発声練習からビンビンと良く響く声で絶好調であった。
曲はモーツアルトのコンサートアリア集から3曲をざっと通した。
ほとんど譜読み状態なので、コメントすることもないが、今後の課題を感じるのは、
やはり5点A以上の高音で喉を締めてしまうこと。
喉奥を拡げた状態でいかに息を通して歌うことが出来るか?というイメージが大事。
更に言い換えれば、息の流れを意識できている歌声ということ。

もう1点は細かいメリスマを歌うリズム感の重要性である。
つまり粒のそろったメリスマの歌声を得るために、大きなしっかりしたリズム感を感じ取れていること。
これはブレスと声の関係がしっかりできているか?
ということなので、音を取るだけ譜面を読んでいるレベルでは難しいだろう。
やはり音楽的に感得したブレスタイミングにで、音楽のリズムを大きく感じて歌いこむ練習を重ねることに尽きるだろう。

この練習は歌わなくても出来る。
つまり楽譜を見ながら歌うためのブレスをしっかり意識して、歌詞を楽譜のリズムで読むのである。
その際に声は、ひそひそ声(ささやき声)にすれば良い。

TNT

14年ぶりくらいにレッスンに来られた。
プーランクの「モンパルナス」をメインにレッスンとなった。

他の先生のところでレッスンを継続されているので、声のことを指摘するのが難しいことがまず第一にあった。
その上で、徐々に声を指導していった。
今日の指導の基本は、歌詞と音楽が表現している世界を、いかにTNTさんの自然な良い声で表現できるかどうか?

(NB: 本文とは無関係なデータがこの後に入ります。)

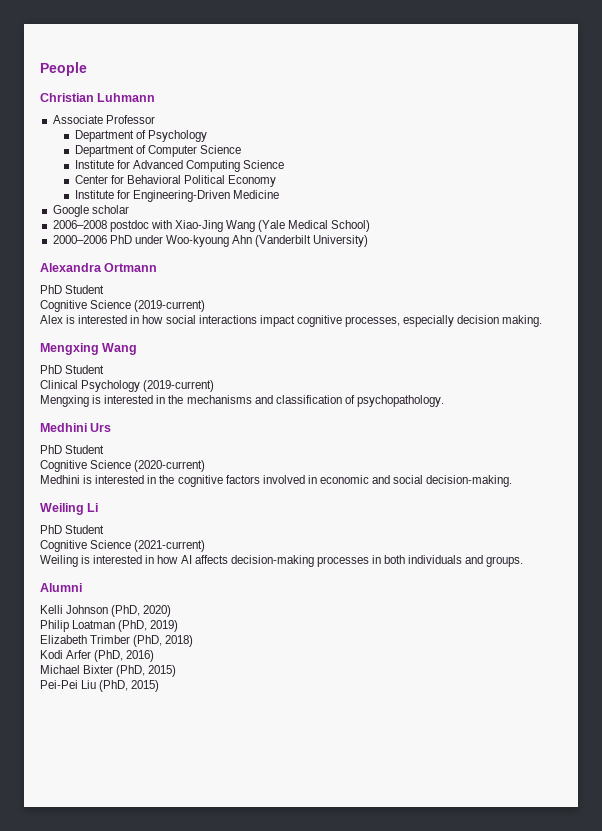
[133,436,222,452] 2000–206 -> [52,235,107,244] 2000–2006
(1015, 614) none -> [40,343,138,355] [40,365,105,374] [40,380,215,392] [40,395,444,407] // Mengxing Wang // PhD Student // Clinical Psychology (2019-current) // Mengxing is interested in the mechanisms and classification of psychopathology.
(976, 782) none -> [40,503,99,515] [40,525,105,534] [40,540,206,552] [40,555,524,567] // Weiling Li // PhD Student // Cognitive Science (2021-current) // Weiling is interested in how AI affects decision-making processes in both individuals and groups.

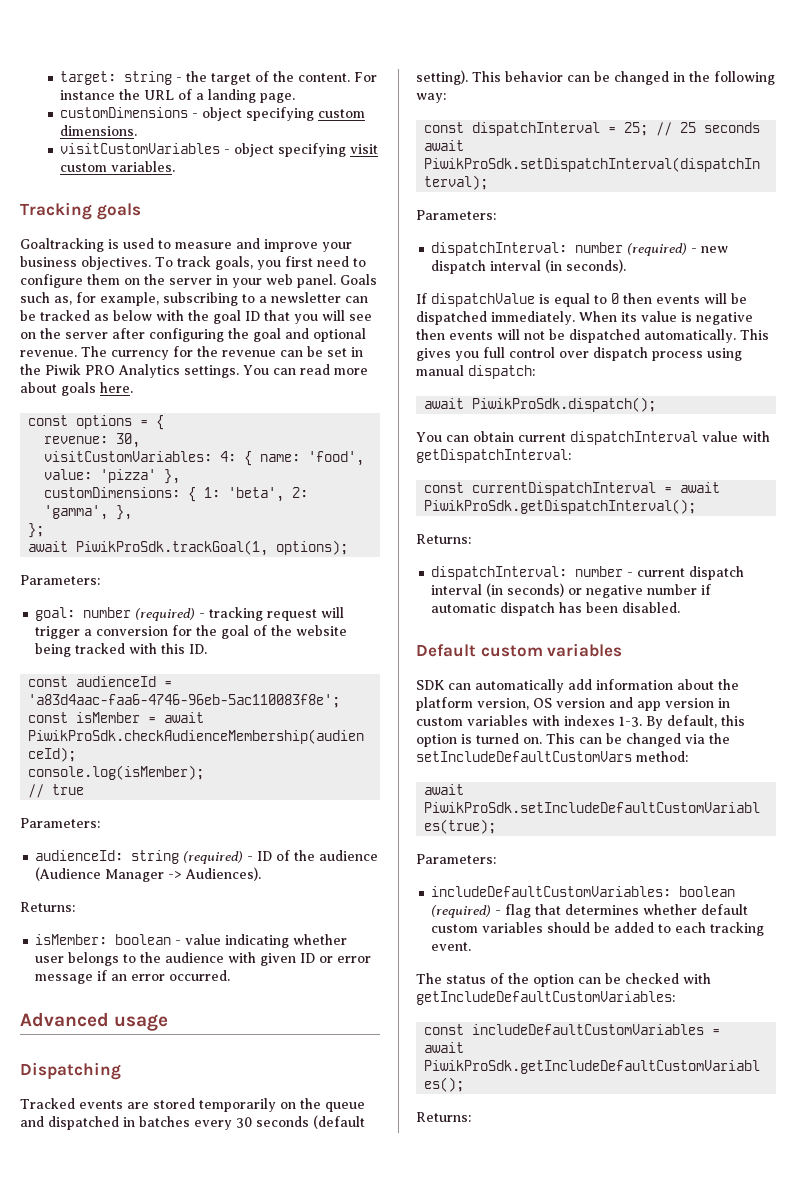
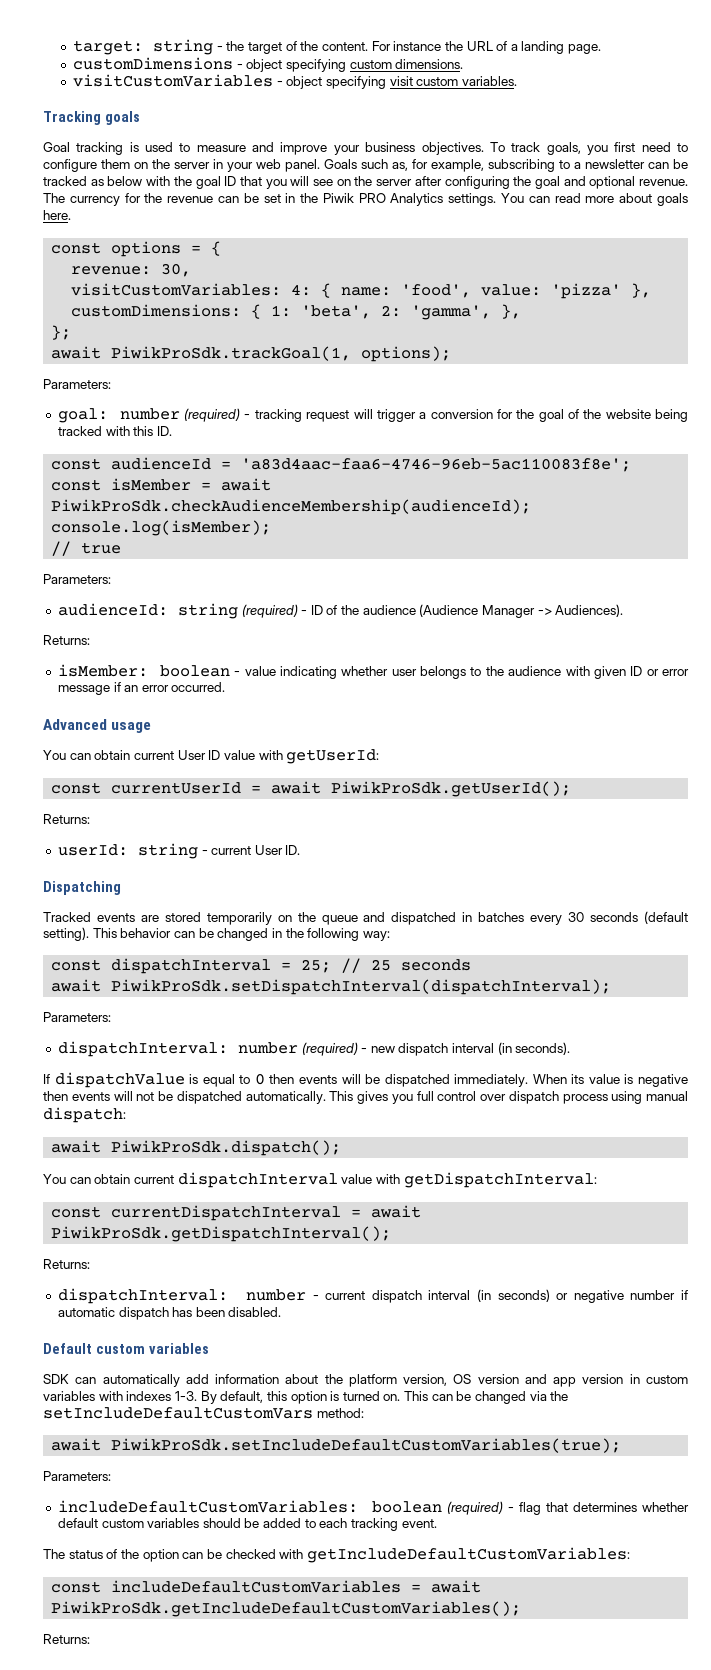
[20,238,104,252] Goaltracking -> [43,142,124,155] Goal tracking
(169, 1022) none -> [43,749,380,764] [51,781,572,797] [43,814,90,824] [57,843,301,859] // You can obtain current User ID value with getUserId: // const currentUserId = await PiwikProSdk.getUserId(); // Returns: // userId: string - current User ID.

それは発声法という生理学的な方法ではなく、感情から沸き起こる自然な表現を探す行為であった。

というのも、彼の歌声がやや作り声的であったこと。
確かにバスバリトン的な歌声の調子であったが、それがこの音楽に相応しい歌声だったか?
彼自身の歌声であったか?という面に疑問を感じたからである。
かといって発声法という側面で指導しようとすると、恐らく本人が迷ってしまうだろうと思った。

声を否定することなく音楽に相応しい歌声を得ること。
読譜面で言えば、強弱の指示は絶対である。同時にその意味を、歌詞と音楽から考えるべきである。
なぜDolceなのか?という意味を理解できているかどうか?
そこから歌声はふさわしい姿を見せるだろうと思った。

それらのことは、結局歌詞の読み込みから得られる脳内に浮かぶ景色や、感情を呼び覚ましてくれるだろう。
そして、その感情やイメージを許に、フランス語の朗読を練習することが、彼の場合は効果的ではないだろうか?